--- Work order A ---
In the records further down, print the lines from the one containing "left wrist: (1253, 775, -25)" through the last line of the records, both included, reproducing them word for word.

** Opening Excerpted text block **

# This file is part of BurnMan - a thermoelastic and thermodynamic toolkit
# for the Earth and Planetary Sciences
# Copyright (C) 2012 - 2021 by the BurnMan team, released under the GNU
# GPL v2 or later.
# This module provides the functions required to process the
# standard burnman formula formats.
# tools.chemistry returns the number of atoms and molar mass of a compound
# given its unit formula as an argument.
# process_solution_chemistry returns information required to calculate
# solution properties from a set of endmember formulae
from __future__ import absolute_import
import re
import numpy as np
from fractions import Fraction
from collections import Counter
import pkgutil
from string import ascii_uppercase as ucase
from sympy import nsimplify
[docs]def read_masses():
"""
A simple function to read a file with a two column list of
elements and their masses into a dictionary
"""
datastream = pkgutil.get_data("burnman", "data/input_masses/atomic_masses.dat")

** Closing Excerpted text block **

--- Work order B ---
Output the BurnMan source code above verbatim, in full.

** Opening Provided records block **

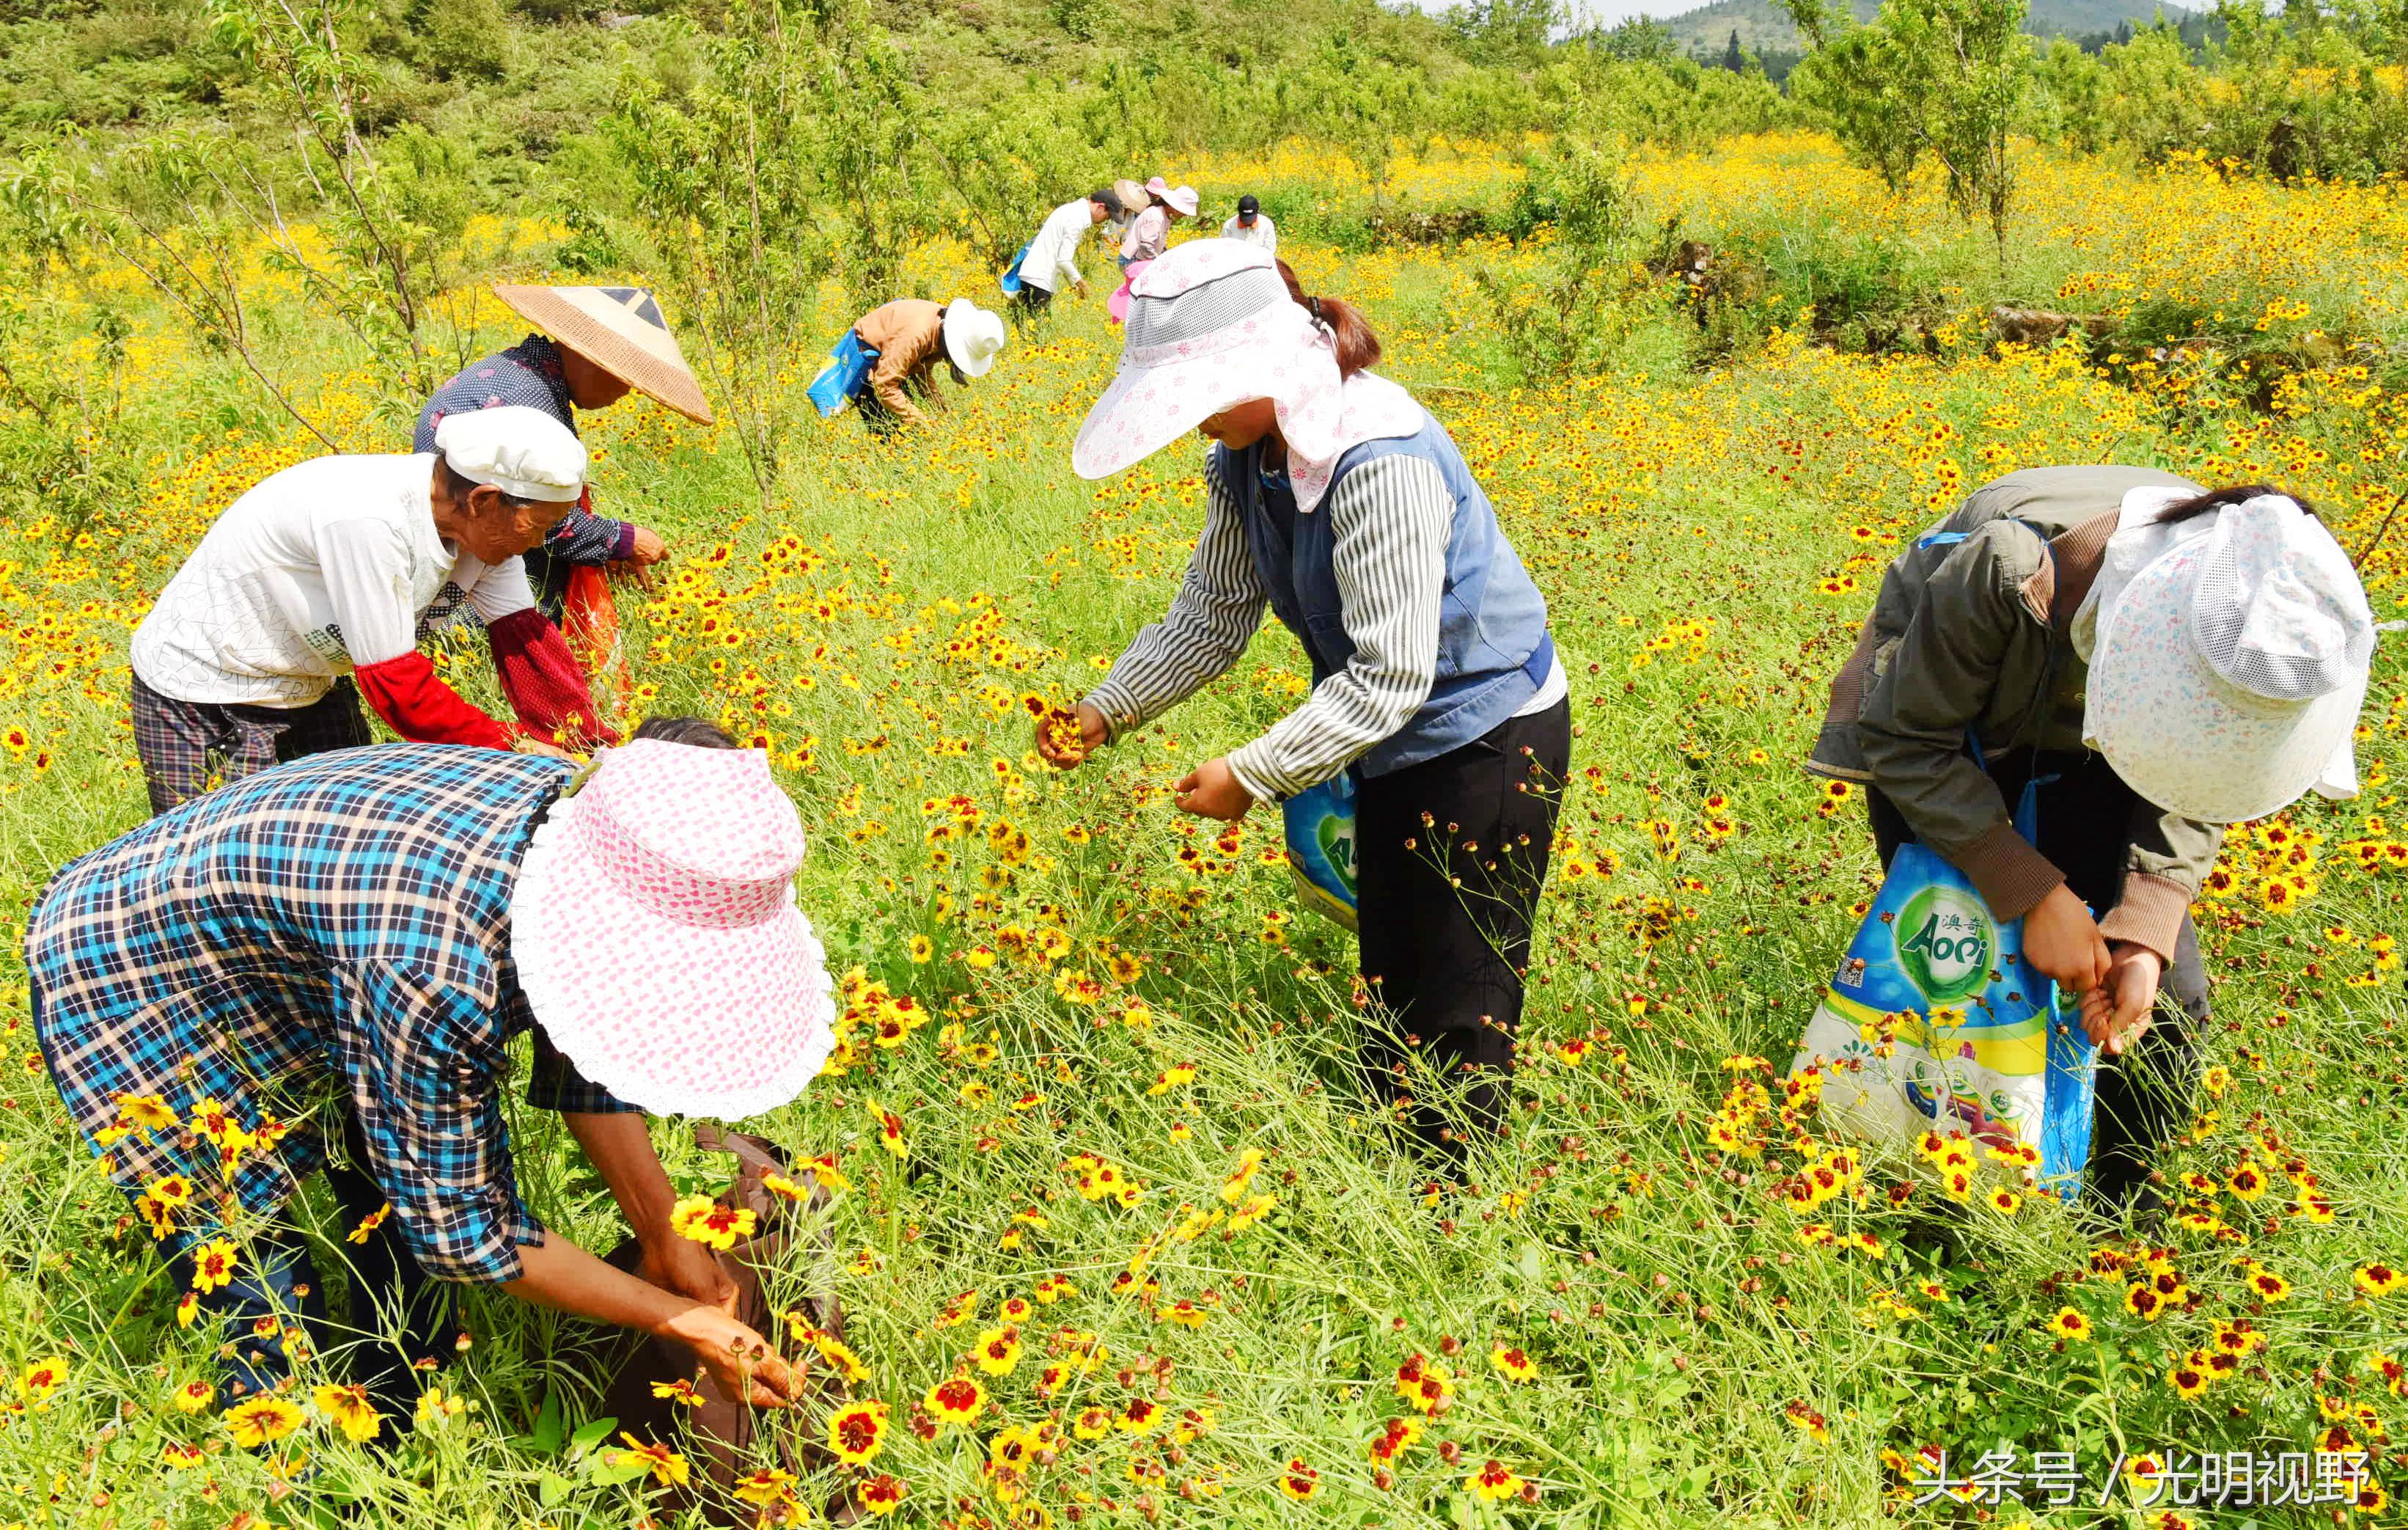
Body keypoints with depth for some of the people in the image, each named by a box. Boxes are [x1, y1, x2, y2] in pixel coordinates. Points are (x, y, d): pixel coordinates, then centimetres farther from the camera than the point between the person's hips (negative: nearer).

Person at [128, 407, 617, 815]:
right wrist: (512, 748, -24)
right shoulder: (369, 521, -36)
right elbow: (397, 686, -32)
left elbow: (524, 636, -9)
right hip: (201, 696, -8)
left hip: (314, 685, 8)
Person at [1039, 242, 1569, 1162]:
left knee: (1462, 1012, 3)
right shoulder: (1247, 453, -4)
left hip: (1490, 738, -9)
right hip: (1399, 742, 9)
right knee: (1390, 986, 17)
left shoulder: (1379, 464, -32)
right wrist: (1105, 713, -8)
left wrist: (1253, 775, -25)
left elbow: (1389, 678, -30)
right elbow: (1212, 617, 5)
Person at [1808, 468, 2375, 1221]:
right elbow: (1904, 741, -26)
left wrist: (2145, 939, -27)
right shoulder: (2007, 574, -42)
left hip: (2082, 748, 3)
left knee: (2167, 996, -5)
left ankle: (2128, 1214, 19)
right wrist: (2037, 894, -31)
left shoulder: (2253, 606, -29)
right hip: (1946, 727, -3)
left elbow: (2195, 789, -12)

** Closing Provided records block **

--- Written answer A ---
left wrist: (1253, 775, -25)
left elbow: (1389, 678, -30)
right elbow: (1212, 617, 5)
Person at [1808, 468, 2375, 1221]:
right elbow: (1904, 741, -26)
left wrist: (2145, 939, -27)
right shoulder: (2007, 574, -42)
left hip: (2082, 748, 3)
left knee: (2167, 996, -5)
left ankle: (2128, 1214, 19)
right wrist: (2037, 894, -31)
left shoulder: (2253, 606, -29)
right hip: (1946, 727, -3)
left elbow: (2195, 789, -12)

--- Written answer B ---
# This file is part of BurnMan - a thermoelastic and thermodynamic toolkit
# for the Earth and Planetary Sciences
# Copyright (C) 2012 - 2021 by the BurnMan team, released under the GNU
# GPL v2 or later.
# This module provides the functions required to process the
# standard burnman formula formats.
# tools.chemistry returns the number of atoms and molar mass of a compound
# given its unit formula as an argument.
# process_solution_chemistry returns information required to calculate
# solution properties from a set of endmember formulae
from __future__ import absolute_import
import re
import numpy as np
from fractions import Fraction
from collections import Counter
import pkgutil
from string import ascii_uppercase as ucase
from sympy import nsimplify
[docs]def read_masses():
"""
A simple function to read a file with a two column list of
elements and their masses into a dictionary
"""
datastream = pkgutil.get_data("burnman", "data/input_masses/atomic_masses.dat")